Across the listing below, count the lines containing "RUNDA". Give nothing but the number.

-.-.-

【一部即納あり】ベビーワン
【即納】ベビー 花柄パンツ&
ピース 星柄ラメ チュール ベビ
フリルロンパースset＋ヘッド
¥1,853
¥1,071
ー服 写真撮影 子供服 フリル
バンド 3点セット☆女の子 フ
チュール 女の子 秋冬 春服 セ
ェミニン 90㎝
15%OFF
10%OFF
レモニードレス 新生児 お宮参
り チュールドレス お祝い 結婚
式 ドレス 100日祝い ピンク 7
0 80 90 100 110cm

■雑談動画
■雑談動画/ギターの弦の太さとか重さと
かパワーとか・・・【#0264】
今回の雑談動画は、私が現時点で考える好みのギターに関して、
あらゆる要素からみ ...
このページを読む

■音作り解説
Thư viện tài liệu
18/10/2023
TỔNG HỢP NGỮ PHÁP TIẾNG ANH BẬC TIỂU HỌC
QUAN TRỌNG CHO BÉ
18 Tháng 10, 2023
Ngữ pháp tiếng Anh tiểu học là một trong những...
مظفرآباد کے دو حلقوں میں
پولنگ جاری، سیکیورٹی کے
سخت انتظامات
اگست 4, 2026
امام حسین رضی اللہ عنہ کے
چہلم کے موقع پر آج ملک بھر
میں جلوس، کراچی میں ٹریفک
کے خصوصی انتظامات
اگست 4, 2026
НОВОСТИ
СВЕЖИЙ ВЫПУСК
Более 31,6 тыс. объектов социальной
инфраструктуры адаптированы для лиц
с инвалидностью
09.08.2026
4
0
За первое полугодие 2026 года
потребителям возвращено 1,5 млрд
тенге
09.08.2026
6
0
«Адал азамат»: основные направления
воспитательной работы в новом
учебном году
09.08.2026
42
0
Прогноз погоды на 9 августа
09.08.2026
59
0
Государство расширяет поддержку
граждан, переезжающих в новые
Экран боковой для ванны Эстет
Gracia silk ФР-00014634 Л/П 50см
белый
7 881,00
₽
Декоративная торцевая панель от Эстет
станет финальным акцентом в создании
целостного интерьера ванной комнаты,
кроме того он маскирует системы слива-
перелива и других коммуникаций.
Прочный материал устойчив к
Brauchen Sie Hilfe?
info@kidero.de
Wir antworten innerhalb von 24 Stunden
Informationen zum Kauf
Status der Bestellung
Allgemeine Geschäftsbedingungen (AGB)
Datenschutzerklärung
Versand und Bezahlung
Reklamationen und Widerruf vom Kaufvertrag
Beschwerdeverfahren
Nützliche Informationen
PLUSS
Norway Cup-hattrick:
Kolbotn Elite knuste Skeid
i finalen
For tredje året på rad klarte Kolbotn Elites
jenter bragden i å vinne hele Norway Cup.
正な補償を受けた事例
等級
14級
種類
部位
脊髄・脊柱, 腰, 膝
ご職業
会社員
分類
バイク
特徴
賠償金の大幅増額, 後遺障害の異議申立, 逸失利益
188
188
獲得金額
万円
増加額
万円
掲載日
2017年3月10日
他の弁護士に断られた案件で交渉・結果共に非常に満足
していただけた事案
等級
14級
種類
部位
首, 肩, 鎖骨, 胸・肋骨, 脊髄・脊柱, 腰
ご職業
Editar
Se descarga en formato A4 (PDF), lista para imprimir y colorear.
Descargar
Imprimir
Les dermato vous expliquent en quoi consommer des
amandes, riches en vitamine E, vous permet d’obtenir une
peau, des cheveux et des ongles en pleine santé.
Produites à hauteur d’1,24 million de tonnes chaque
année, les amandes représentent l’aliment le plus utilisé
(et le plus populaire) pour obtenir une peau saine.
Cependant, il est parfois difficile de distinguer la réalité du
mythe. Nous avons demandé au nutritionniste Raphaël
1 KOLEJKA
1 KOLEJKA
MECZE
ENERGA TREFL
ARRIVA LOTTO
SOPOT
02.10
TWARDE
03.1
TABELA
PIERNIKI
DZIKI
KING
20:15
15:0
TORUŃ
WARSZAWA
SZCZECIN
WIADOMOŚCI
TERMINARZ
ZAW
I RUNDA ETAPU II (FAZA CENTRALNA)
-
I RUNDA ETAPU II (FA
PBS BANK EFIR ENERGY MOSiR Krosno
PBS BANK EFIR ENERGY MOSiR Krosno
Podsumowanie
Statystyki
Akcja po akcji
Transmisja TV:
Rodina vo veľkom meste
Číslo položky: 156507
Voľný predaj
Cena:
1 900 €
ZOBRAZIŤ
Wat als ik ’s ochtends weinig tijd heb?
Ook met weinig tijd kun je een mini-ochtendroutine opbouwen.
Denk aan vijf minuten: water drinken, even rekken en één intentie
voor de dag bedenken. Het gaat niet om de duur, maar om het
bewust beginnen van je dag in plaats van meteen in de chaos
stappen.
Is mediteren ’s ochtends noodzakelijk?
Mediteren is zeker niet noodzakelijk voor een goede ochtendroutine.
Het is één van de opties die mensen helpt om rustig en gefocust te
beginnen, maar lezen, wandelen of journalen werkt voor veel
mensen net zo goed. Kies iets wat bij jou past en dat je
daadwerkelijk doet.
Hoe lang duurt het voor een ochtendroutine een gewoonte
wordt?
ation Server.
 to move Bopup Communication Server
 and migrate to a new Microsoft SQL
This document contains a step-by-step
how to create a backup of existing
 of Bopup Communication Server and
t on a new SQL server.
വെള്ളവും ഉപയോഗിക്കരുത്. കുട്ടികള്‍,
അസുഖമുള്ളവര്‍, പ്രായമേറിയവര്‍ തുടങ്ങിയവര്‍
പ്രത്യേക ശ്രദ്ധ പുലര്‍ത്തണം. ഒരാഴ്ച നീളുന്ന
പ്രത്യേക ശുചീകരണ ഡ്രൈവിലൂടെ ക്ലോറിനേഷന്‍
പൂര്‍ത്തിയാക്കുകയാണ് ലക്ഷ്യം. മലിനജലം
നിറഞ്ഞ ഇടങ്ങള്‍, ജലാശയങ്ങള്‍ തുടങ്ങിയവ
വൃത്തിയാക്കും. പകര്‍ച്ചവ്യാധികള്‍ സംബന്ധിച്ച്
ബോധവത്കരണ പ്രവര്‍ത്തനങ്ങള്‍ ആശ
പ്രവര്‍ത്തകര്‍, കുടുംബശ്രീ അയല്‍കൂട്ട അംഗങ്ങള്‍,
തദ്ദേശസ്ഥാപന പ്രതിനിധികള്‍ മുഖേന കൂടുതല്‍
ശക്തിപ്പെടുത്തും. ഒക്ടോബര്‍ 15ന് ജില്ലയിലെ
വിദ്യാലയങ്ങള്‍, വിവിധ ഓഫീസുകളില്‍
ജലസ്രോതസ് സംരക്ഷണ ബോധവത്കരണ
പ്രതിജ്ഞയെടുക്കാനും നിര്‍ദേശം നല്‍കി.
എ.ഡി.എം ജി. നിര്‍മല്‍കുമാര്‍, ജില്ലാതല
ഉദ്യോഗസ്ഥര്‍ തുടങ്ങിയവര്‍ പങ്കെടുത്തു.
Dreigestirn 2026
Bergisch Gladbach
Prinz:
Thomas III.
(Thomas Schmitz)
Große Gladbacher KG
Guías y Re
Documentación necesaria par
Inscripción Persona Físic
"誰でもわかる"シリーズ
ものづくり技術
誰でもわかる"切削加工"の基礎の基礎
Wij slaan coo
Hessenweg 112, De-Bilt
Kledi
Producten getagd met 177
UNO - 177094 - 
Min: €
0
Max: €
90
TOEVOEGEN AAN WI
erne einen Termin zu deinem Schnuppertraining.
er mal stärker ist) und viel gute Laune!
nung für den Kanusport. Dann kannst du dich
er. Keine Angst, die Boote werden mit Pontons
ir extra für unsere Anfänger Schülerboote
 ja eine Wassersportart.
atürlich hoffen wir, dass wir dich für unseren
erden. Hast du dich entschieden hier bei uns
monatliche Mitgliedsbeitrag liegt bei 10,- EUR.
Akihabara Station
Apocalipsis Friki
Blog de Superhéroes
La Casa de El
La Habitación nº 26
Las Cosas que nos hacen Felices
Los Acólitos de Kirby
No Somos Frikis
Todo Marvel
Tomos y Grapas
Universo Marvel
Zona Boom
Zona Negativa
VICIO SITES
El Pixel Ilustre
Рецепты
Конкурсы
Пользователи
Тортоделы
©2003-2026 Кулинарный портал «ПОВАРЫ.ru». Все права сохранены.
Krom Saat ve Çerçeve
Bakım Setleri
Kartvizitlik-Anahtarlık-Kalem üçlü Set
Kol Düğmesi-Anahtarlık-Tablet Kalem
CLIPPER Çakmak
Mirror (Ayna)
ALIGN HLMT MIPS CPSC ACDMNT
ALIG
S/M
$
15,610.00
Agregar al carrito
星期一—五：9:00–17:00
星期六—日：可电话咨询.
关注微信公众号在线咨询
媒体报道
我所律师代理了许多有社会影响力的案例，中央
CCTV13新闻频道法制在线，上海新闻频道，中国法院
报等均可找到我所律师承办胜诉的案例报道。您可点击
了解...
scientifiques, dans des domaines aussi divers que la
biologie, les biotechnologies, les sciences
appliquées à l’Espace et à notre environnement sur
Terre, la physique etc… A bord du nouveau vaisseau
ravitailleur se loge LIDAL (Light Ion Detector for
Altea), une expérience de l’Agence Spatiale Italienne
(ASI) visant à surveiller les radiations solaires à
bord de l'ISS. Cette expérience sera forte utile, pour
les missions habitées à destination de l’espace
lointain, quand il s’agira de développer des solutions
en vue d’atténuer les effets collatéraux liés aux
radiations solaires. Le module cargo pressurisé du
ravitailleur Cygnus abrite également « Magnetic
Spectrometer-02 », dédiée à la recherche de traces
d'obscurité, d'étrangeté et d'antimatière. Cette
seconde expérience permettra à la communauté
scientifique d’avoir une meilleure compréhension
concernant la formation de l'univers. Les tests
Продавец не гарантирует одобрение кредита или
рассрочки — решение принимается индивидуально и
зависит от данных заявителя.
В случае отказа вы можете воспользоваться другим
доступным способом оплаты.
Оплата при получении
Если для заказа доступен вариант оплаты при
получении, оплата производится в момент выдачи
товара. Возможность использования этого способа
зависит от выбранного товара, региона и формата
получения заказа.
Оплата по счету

-.-.-

- TASK OUTPUT
2